California has a new programme in which wineries and grape growers can earn sustainable certification if they meet requirements set out in the official plan. It’s all good, yet it comes with asterisks.

First, the background – and concentrate here… Launched in January, the CCSW (Certified California Sustainable Winegrowing) programme expands on a self-assessment trial begun in 2002 by the California Sustainable Winegrowing Alliance (CSWA), in which growers and winemakers used workbooks to chart their own sustainable paths.

The new CCSW programme adds independent, third-party verification to the mix, requiring that certification applicants meet 58 requirements and adhere to a ‘process of continuous improvement’ in the adoption and implementation of sustainable winegrowing practices.

Certification criteria cover the planting of cover crops to prevent erosion and host beneficial bugs, reduced chemical use, recycling efforts, energy efficiency, water quality/conservation, preservation of wildlife habitats, and more.

Here’s the asterisk: the CCSW plan is voluntary, established, as its creators admit, with a bar set low, to encourage more growers and winemakers to participate. Those seeking certification must pay for the costs of inspection, and at the time of writing, there was no plan in place for training and certifying the potential certifiers.

In effect, CCSW is about options, not orders. And those achieving certification won’t, for the time being, be allowed to put a sustainable seal of approval on their wine labels, although they can use the information in marketing materials.

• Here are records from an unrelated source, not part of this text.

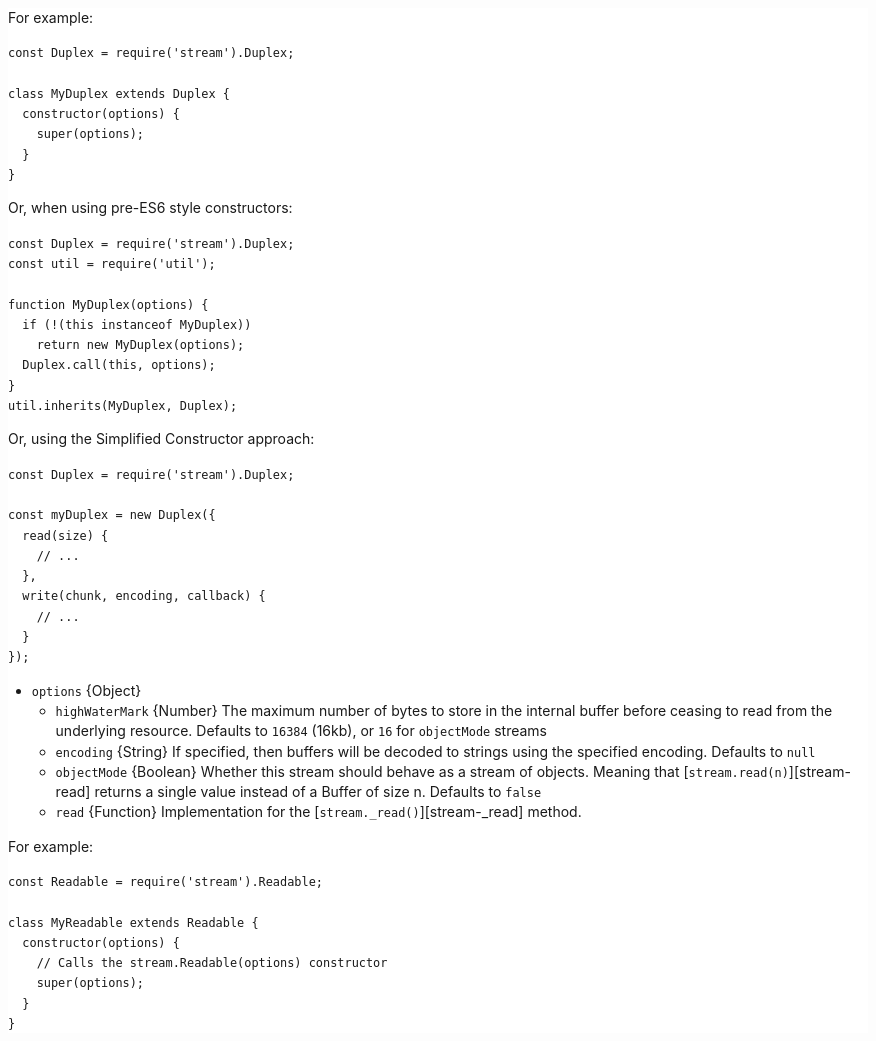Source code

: For example:

	
    const Duplex = require('stream').Duplex;
    
    class MyDuplex extends Duplex {
      constructor(options) {
        super(options);
      }
    }
	

Or, when using pre-ES6 style constructors:

	
    const Duplex = require('stream').Duplex;
    const util = require('util');
    
    function MyDuplex(options) {
      if (!(this instanceof MyDuplex))
        return new MyDuplex(options);
      Duplex.call(this, options);
    }
    util.inherits(MyDuplex, Duplex);
	

Or, using the Simplified Constructor approach:

	
    const Duplex = require('stream').Duplex;
    
    const myDuplex = new Duplex({
      read(size) {
        // ...
      },
      write(chunk, encoding, callback) {
        // ...
      }
    });
	



* `options` {Object}
  * `highWaterMark` {Number} The maximum number of bytes to store in
    the internal buffer before ceasing to read from the underlying
    resource. Defaults to `16384` (16kb), or `16` for `objectMode` streams
  * `encoding` {String} If specified, then buffers will be decoded to
    strings using the specified encoding. Defaults to `null`
  * `objectMode` {Boolean} Whether this stream should behave
    as a stream of objects. Meaning that [`stream.read(n)`][stream-read] returns
    a single value instead of a Buffer of size n. Defaults to `false`
  * `read` {Function} Implementation for the [`stream._read()`][stream-_read]
    method.

For example:

	
    const Readable = require('stream').Readable;
    
    class MyReadable extends Readable {
      constructor(options) {
        // Calls the stream.Readable(options) constructor
        super(options);
      }
    }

The programme won’t identify or punish environmental offenders, nor will it appeal to producers contemptuous of rules and regulations. It is a Californian wine industry move to regulate itself, before governmental and environmental agencies do it on their own terms.

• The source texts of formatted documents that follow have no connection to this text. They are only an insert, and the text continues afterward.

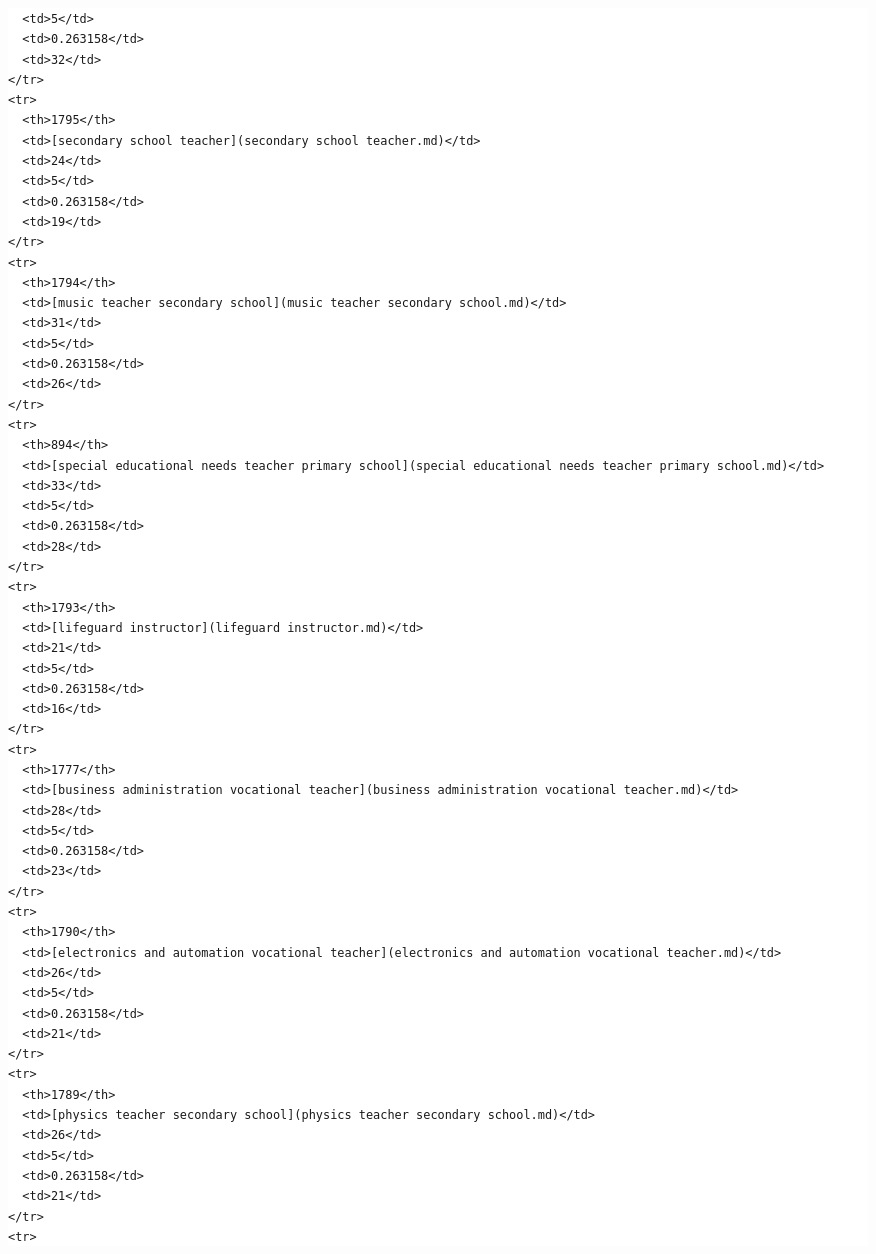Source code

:       <td>5</td>
      <td>0.263158</td>
      <td>32</td>
    </tr>
    <tr>
      <th>1795</th>
      <td>[secondary school teacher](secondary school teacher.md)</td>
      <td>24</td>
      <td>5</td>
      <td>0.263158</td>
      <td>19</td>
    </tr>
    <tr>
      <th>1794</th>
      <td>[music teacher secondary school](music teacher secondary school.md)</td>
      <td>31</td>
      <td>5</td>
      <td>0.263158</td>
      <td>26</td>
    </tr>
    <tr>
      <th>894</th>
      <td>[special educational needs teacher primary school](special educational needs teacher primary school.md)</td>
      <td>33</td>
      <td>5</td>
      <td>0.263158</td>
      <td>28</td>
    </tr>
    <tr>
      <th>1793</th>
      <td>[lifeguard instructor](lifeguard instructor.md)</td>
      <td>21</td>
      <td>5</td>
      <td>0.263158</td>
      <td>16</td>
    </tr>
    <tr>
      <th>1777</th>
      <td>[business administration vocational teacher](business administration vocational teacher.md)</td>
      <td>28</td>
      <td>5</td>
      <td>0.263158</td>
      <td>23</td>
    </tr>
    <tr>
      <th>1790</th>
      <td>[electronics and automation vocational teacher](electronics and automation vocational teacher.md)</td>
      <td>26</td>
      <td>5</td>
      <td>0.263158</td>
      <td>21</td>
    </tr>
    <tr>
      <th>1789</th>
      <td>[physics teacher secondary school](physics teacher secondary school.md)</td>
      <td>26</td>
      <td>5</td>
      <td>0.263158</td>
      <td>21</td>
    </tr>
    <tr>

Still, CCSW is a solid push toward a more healthy way of winegrowing and treating employees, and appealing to consumers who care about how the wines they drink are grown and made.

It aims to validate growers and vintners who create safe, healthy conditions for their workers and pay them sustainable wages, and minimises production impacts on non-agricultural neighbours. Those who build homes next to vineyards and then complain about the noise from frost fans and bird cannons may be naïve and not worthy of sympathy, yet the wine industry doesn’t need to ruffle feathers if thoughtful actions can prevent it.

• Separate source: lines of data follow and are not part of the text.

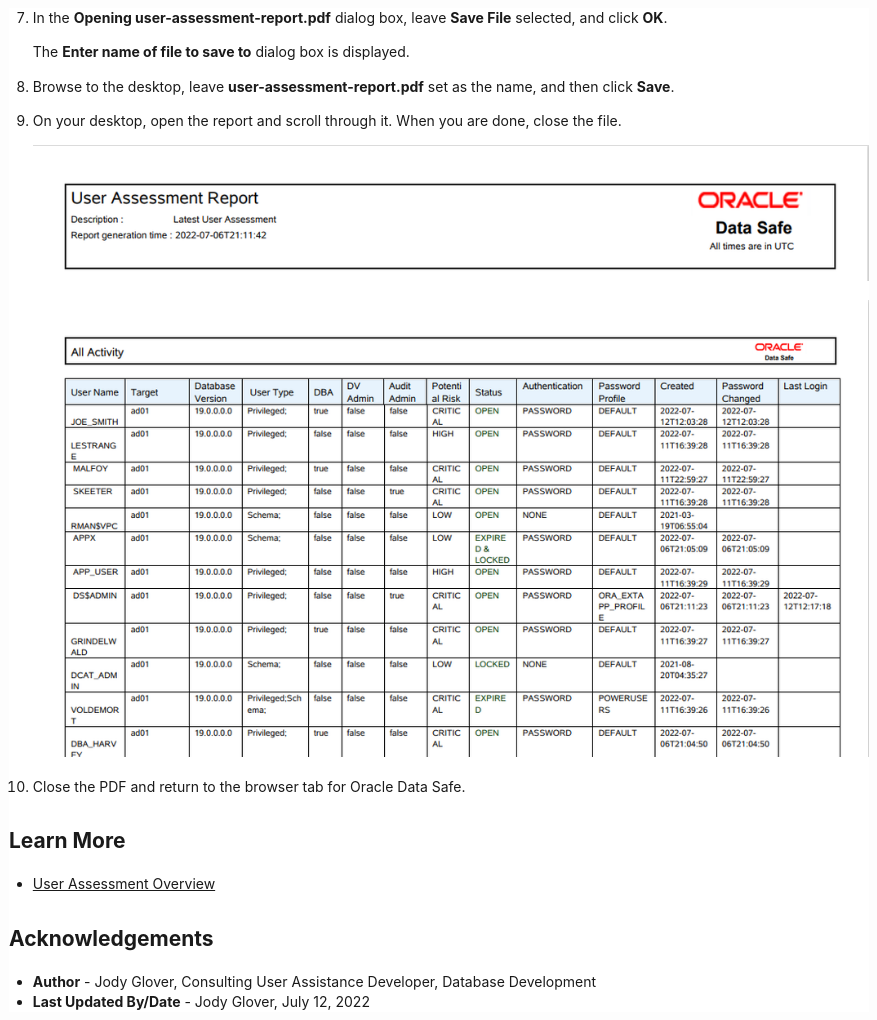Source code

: 
7. In the **Opening user-assessment-report.pdf** dialog box, leave **Save File** selected, and click **OK**.

    The **Enter name of file to save to** dialog box is displayed.

8. Browse to the desktop, leave **user-assessment-report.pdf** set as the name, and then click **Save**.

9. On your desktop, open the report and scroll through it. When you are done, close the file.

    ![Latest user assessment in PDF format page 1](images/ua-pdf-report-page1.png "Latest user assessment in PDF format page 1")

    ![Latest user assessment in PDF format page 2](images/ua-pdf-report-page2.png "Latest user assessment in PDF format page 2")

10. Close the PDF and return to the browser tab for Oracle Data Safe.



## Learn More

- [User Assessment Overview](https://www.oracle.com/pls/topic/lookup?ctx=en/cloud/paas/data-safe&id=UDSCS-GUID-6BF46EE2-F7B5-4710-A09C-069EA95F8052)

## Acknowledgements

* **Author** - Jody Glover, Consulting User Assistance Developer, Database Development
* **Last Updated By/Date** - Jody Glover, July 12, 2022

Most consumers still don’t understand the concept of sustainability, even though they might know a bit about organics (no chemicals) and biodynamics (organics with quirky add-ons).

Sustainability is more difficult to comprehend, and too many Californian wineries abuse the term, pointing to their installations of solar panels and owl boxes, and their recycling of corks, as ‘commitments to sustainability.’ CCSW certification will separate the wheat from the chaff of fraudulence in such claims.

The CCSW programme will have to become more strident if it is to be truly effective, and its supporters say it will. The crucial thing now, they say, is to be all-inclusive, educating the broadest number of growers and winemakers on the long-term benefits – including financial – of sustainable practices. For now, they say, it’s important to offer options, rather than give orders.

Without a national standard for wine industry sustainability (and I can’t imagine there being one in my lifetime, due to the myriad variables of viticulture conditions, winemaking traditions, employee rights, state laws, emissions controls, recycling capabilities, politics…) California’s efforts might at least make its own wine industry a greener place, with certified standards. How they might mesh with international standards is a headache, but also a bridge to cross at a future date.

It should be noted that other certified sustainable programmes in California, such as those developed by the Lodi Winegrape Commission, the Central Coast Vineyard Team and the Napa Sustainable Winegrowing Group, were models for the CCSW programme.

The Parducci winery in Mendocino County was the first in the US to go carbon-neutral in 2007, and Rodney Strong Vineyards in Sonoma followed suit in 2009. Fetzer Vineyards/Bonterra, also based in Mendocino County, began farming organically long before most Americans knew what the term meant.

It will be important for CCSW to incorporate smaller, regional alliances within the state to make its overall programme effective. Many companies at the moment are taking baby steps towards sustainability, including CCSW. It will be interesting to see the infant grow up.